Wandering about the bookstore, I came across Th!nk, by Michael LeGault. It is a reaction against the popular Blink, by Malcolm Gladwell. And just reading the description of Th!nk made me loathe it with every fiber of my being.

Here’s the loathsomeness:

Outraged by the downward spiral of American intellect and culture, Michael R. LeGault offers the flip side of Malcolm Gladwell’s bestselling phenomenon, Blink, which theorized that our best decision-making is done on impulse, without factual knowledge or critical analysis. If bestselling books are advising us to not think, LeGault argues, it comes as no surprise that sharp, incisive reasoning has become a lost art in the daily life of Americans. Somewhere along the line, the Age of Reason morphed into the Age of Emotion; this systemic erosion is costing time, money, jobs, and lives in the twenty-first century, leading to less fulfillment and growing dysfunction. LeGault provides a bold, controversial, and objective analysis of the causes and solutions for:

• the erosion of growth and market share at many established American companies, big and small, which appear to have less chance of achieving the dynamic expansion of the past

• permissive parenting and low standards that have caused an academic crisis among our children — body weights rise while grades plummet

• America’s growing political polarization, which is a result of our reluctance to think outside our comfort zone

• faulty planning and failure to act on information at all levels that has led to preventable disasters, such as the Hurricane Katrina meltdown

• a culture of image and instant gratification, fed by reality shows and computer games, that has rendered curiosity of the mind and spirit all but obsolete

• stress, aversion to taking risks, and therapy that are replacing the traditional American “can do” mind-set.

It’s classic Cranky Old Man, talking about how the world is all going to the dogs and we need to return to the old days, when men were real men, women were real women, you whipped your child twice before breakfast every day just to keep the fear of God in him, and the Coloreds knew their place!  Well, that last part usually doesn’t get said out loud.  But you get the idea.  It’s Conservatism in its worst caricature.
So, we usually hate things that we deny in ourselves.  Am I in denial of my inner Cranky Old Man, that I react with such knee-jerk emotion to the Cranky Old Men I see?

I Still Dream Of Organon…

I bought a copy of Kate Bush’s Cloudbusting the other day, because I’d bought her new album Aerial and it made me wistful for her old stuff from the 80s.

I knew that Cloudbusting was about Wilhlem Reich, but back in the old days we didn’t have no Inter Webs, and I couldn’t google around and learn the details. The details are pretty cool. It’s inspired by a book that Wilhelm’s son Peter wrote, about growing up in his father’s care, believing everything his father told him, and realizing only when his father was imprisoned and his books burned by the federal government, that almost nobody believed the things his father believed or thought his father was the genius that he considered himself.
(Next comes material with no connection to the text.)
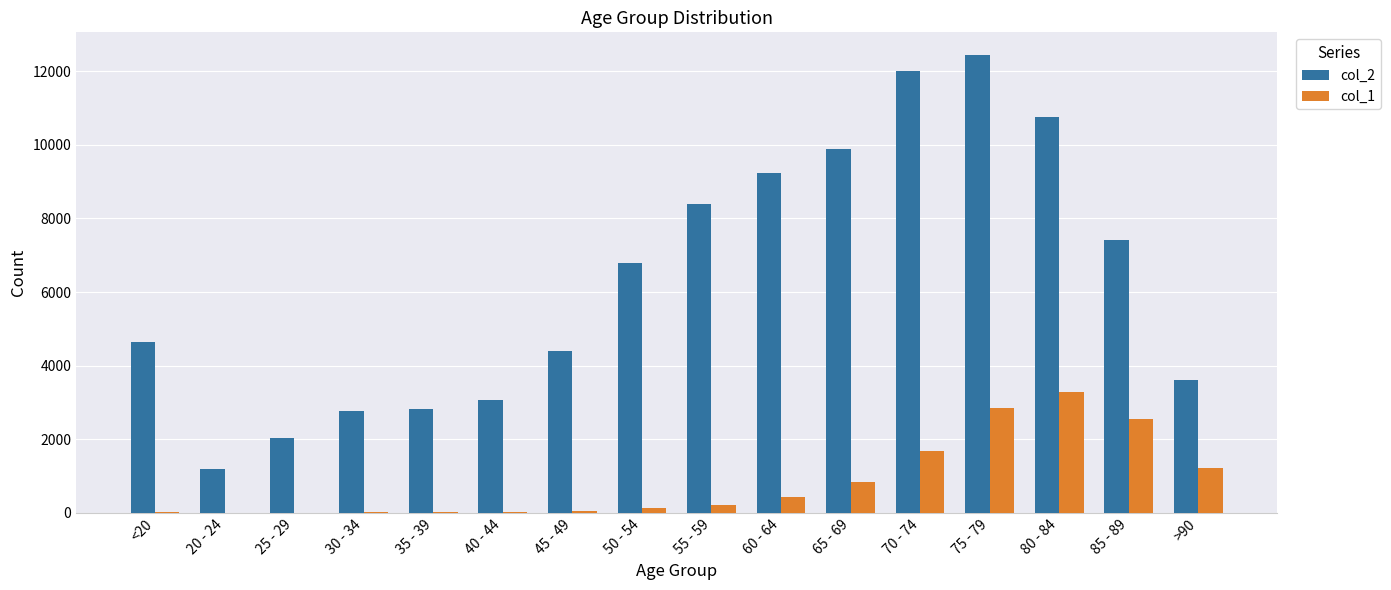

The value of col_1 at >90 is 1878. True or false?

False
I’d never made out the word “Organon” in the first line of the song (I’d thought it was something like “I still dream of all the noise…” — whoops). And other things about the song’s lyrics, which were puzzling before, become clear when you know what it’s about —

You’re like my yo-yo
That glowed in the dark

What made it special
Made it dangerous
So I bury it and forget

A yo-yo that glowed in the dark? Well… Reich experimented with radium at his laboratory, Organon. A yo-yo that glowed in the dark might well be special… and dangerous.
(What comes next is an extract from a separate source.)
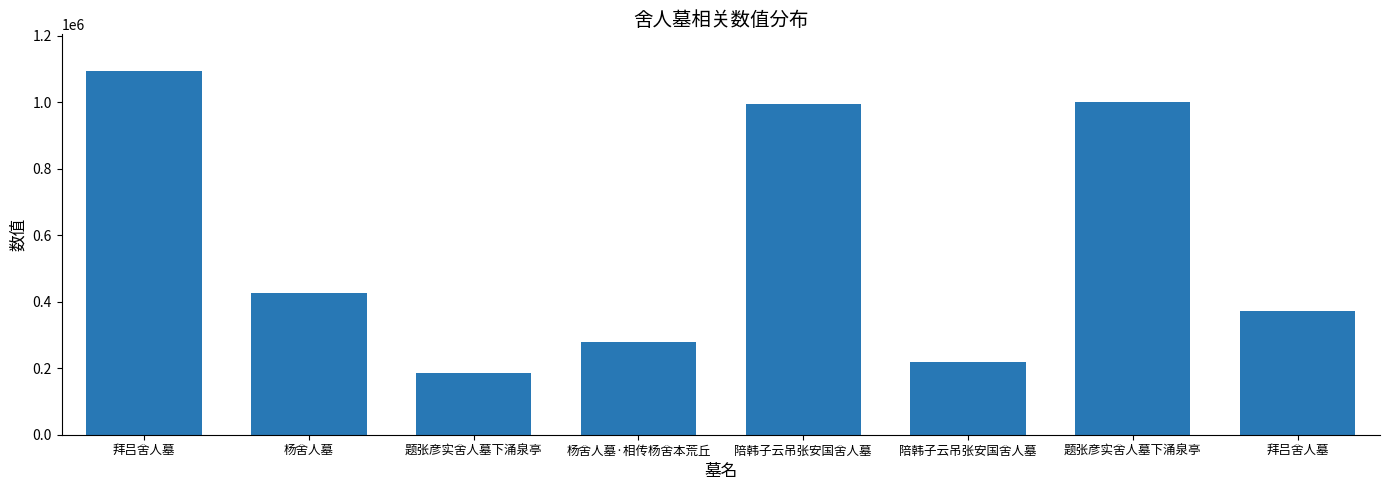

How many bars are there in total?

8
It’s an especially thought provoking song becuase Reich is such a character. He was in many ways a reprehensible fellow — the word “megalomanic” leaps to mind when one considers that he’s the author of a book-length rant called Listen, Little Man! (which reads exactly how you’d think it reads from the title). And, well, you know, “orgone energy” ain’t exactly, um, real. But… I don’t know.  For all the craziness, it seems like at heart he was a man who saw how much society can hurt people, and fill them with anger and fear and hate, and who wanted to do something about it, and who convinced himself he’d found secrets which allowed him to change the world.

I would like to read the book that inspired the song.

Everytime it rains,
You’re here in my head
Like the sun coming out –
Ooh I just know that something good is going to happen
And I don’t know when
But just saying it could even make it happen.